In order to fully saturate the tube, the base current must be large enough, so the base voltage needs to be below -0.7V.
 
Circuit 2:
 
Let's take a look at this circuit again.

When the control terminal voltage is 0, the base voltage of Q1 is (12-0.7=11.3V). Changing the size of R1 can change the base current. When the base current is large enough, the triode is saturated.
In order to verify the above analysis, we built a circuit, R1 is 4.7K, the base current is 2.4ma, the Q1 ec voltage is 0.2V, and the voltage across the relay is 11.8V.

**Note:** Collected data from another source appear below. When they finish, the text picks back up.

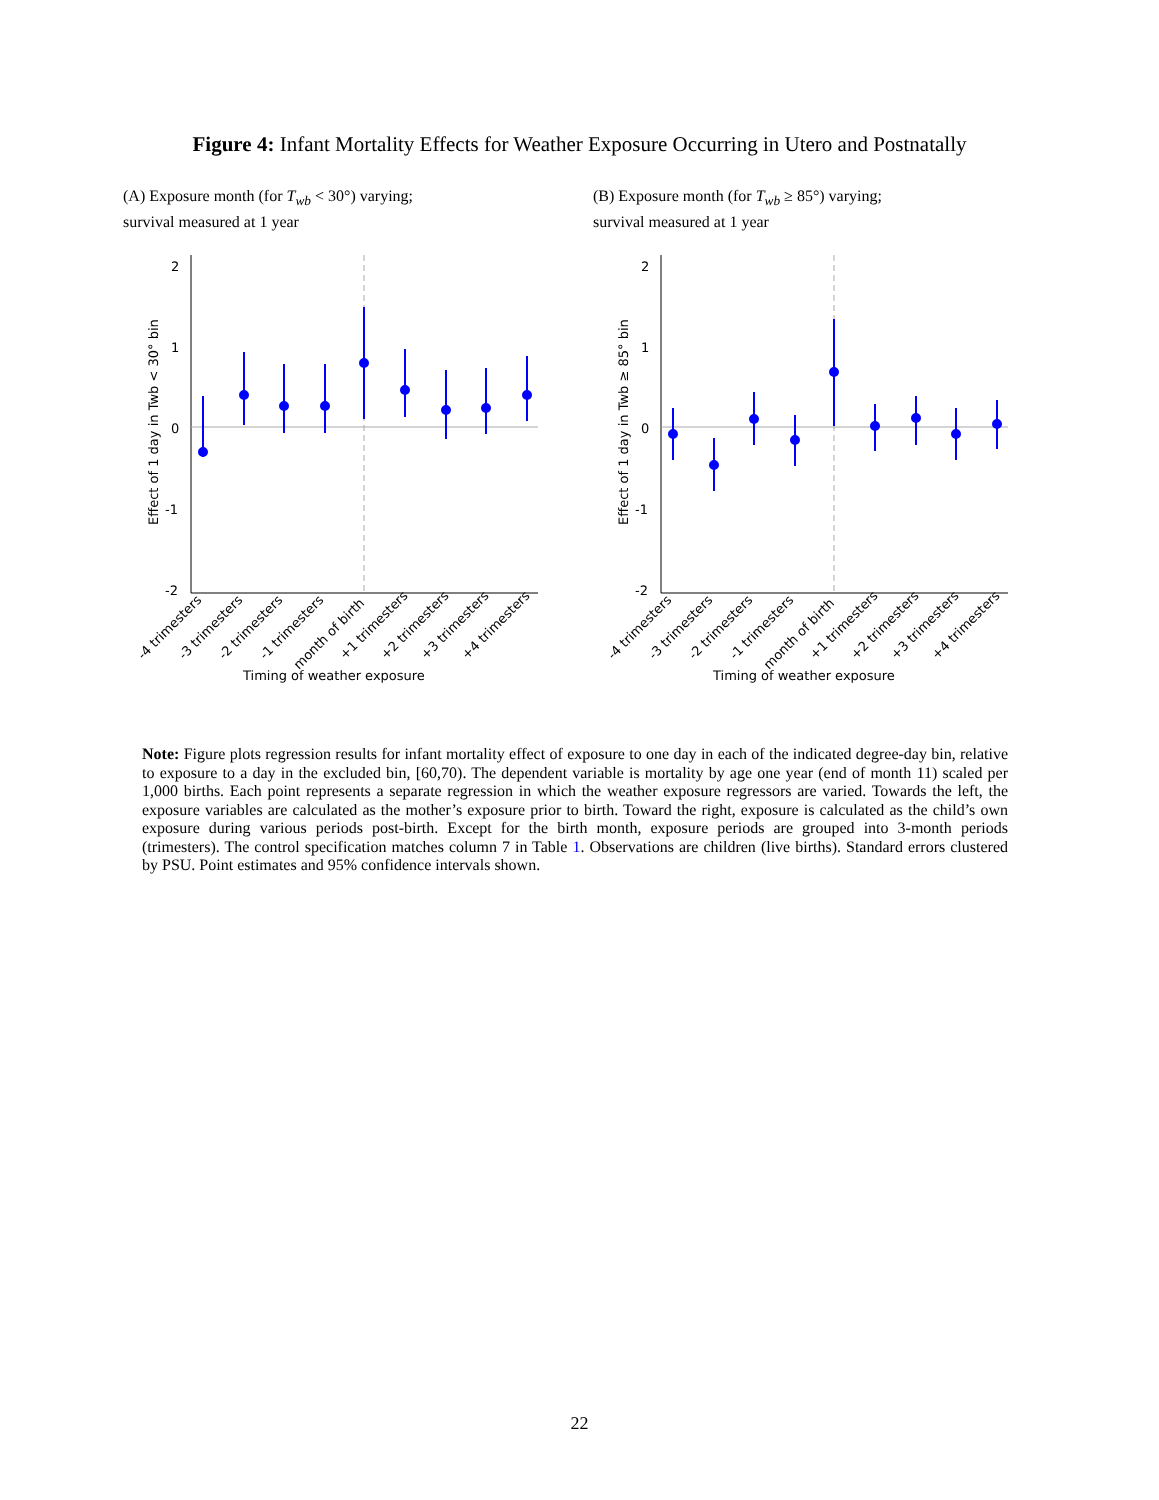Figure 4: Infant Mortality Effects for Weather Exposure Occurring in Utero and Postnatally
(A) Exposure month (for T<sub>wb</sub> < 30°) varying;
survival measured at 1 year
2
1
0
-1
-2
Effect of 1 day in Twb < 30° bin
Timing of weather exposure
-4 trimesters
-3 trimesters
-2 trimesters
-1 trimesters
month of birth
+1 trimesters
+2 trimesters
+3 trimesters
+4 trimesters
(B) Exposure month (for T<sub>wb</sub> ≥ 85°) varying;
survival measured at 1 year
2
1
0
-1
-2
Effect of 1 day in Twb ≥ 85° bin
Timing of weather exposure
-4 trimesters
-3 trimesters
-2 trimesters
-1 trimesters
month of birth
+1 trimesters
+2 trimesters
+3 trimesters
+4 trimesters
Note: Figure plots regression results for infant mortality effect of exposure to one day in each of the indicated degree-day bin, relative to exposure to a day in the excluded bin, [60,70). The dependent variable is mortality by age one year (end of month 11) scaled per 1,000 births. Each point represents a separate regression in which the weather exposure regressors are varied. Towards the left, the exposure variables are calculated as the mother’s exposure prior to birth. Toward the right, exposure is calculated as the child’s own exposure during various periods post-birth. Except for the birth month, exposure periods are grouped into 3-month periods (trimesters). The control specification matches column 7 in Table 1. Observations are children (live births). Standard errors clustered by PSU. Point estimates and 95% confidence intervals shown.
22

Note: The value of R1 cannot be too small to ensure that the base current is within the safe range, and it cannot be too large to ensure that the transistor can be fully saturated. This can be calculated through voltage and resistance.
The first circuit can work because the relay has a wide voltage range. Sometimes it can barely work even if it is undervoltage, but the situation is unstable. Therefore, we do not recommend this method when designing. The
correct circuit should be circuit 2. The correct connection method and the appropriate base resistance can ensure the rationality and stability of the design.
Finally, it should be noted that the 12V relay used in this experiment cannot be directly driven by the IO port of the microcontroller, otherwise it will not be turned off. If a 5V relay is selected, it can be used, and the principle is the same as above.